Joe McCracken Sr. died in Chestnut Hill, Philadelphia, on February 15, 1962, at nearly 88 years of age, and is buried alongside his wife Helen and daughter Dr. Mary McCracken in Woodlawn Cemetery, Bronx, NY. Also buried in Woodlawn Cemetery are several of his distant relatives who had changed the spelling of the McCracken surname to MacCracken, including Henry Mitchell MacCracken, Chancellor of New York University, who conceived the idea of a Hall of Fame for Great Americans; and his sons Henry Noble MacCracken, President of Vassar College; and John Henry MacCracken, President of Lafayette College.

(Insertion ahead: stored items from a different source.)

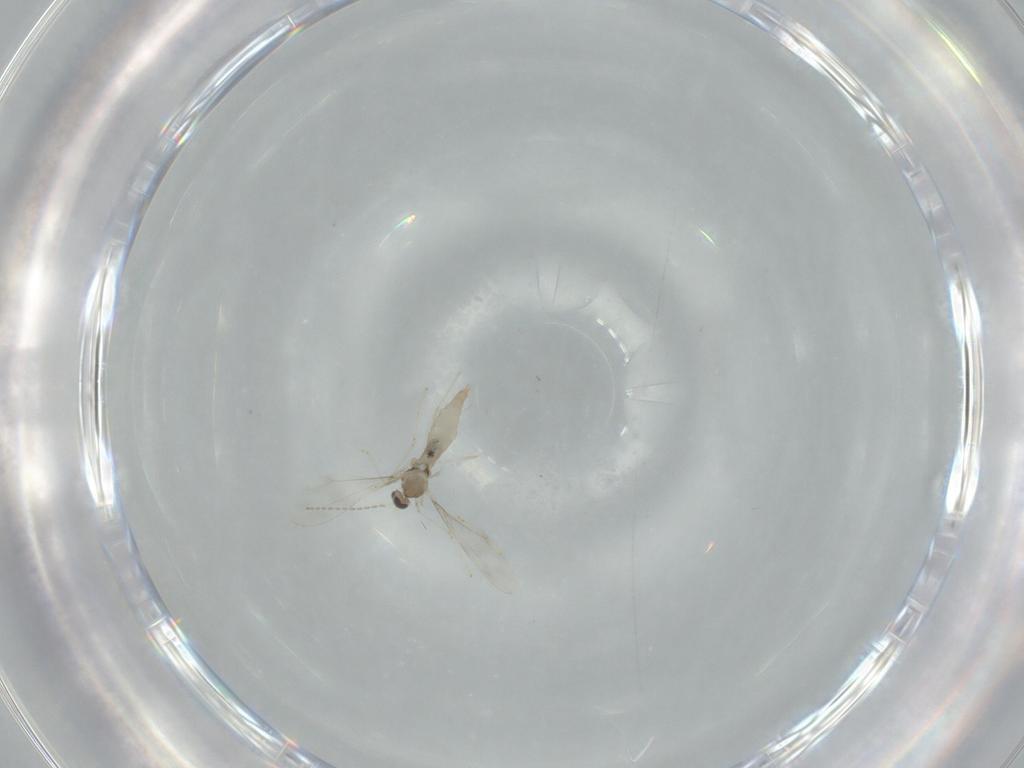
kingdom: Animalia
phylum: Arthropoda
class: Insecta
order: Diptera
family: Cecidomyiidae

On May 23, 1956, Joe was elected to the University of Pennsylvania Track Hall of Fame. On November 11, 2000, he was inducted into the University of Pennsylvania Athletic Hall of Fame.

In 2008, the University of Pennsylvania Christian Association established the Dr. Josiah C. McCracken Society.

In 2010, McCracken was nominated for induction into the Kansas Sports Hall of Fame so he could take his place alongside the other two Kansas Musketeers Kennedy and Outland who had been inducted in 1974.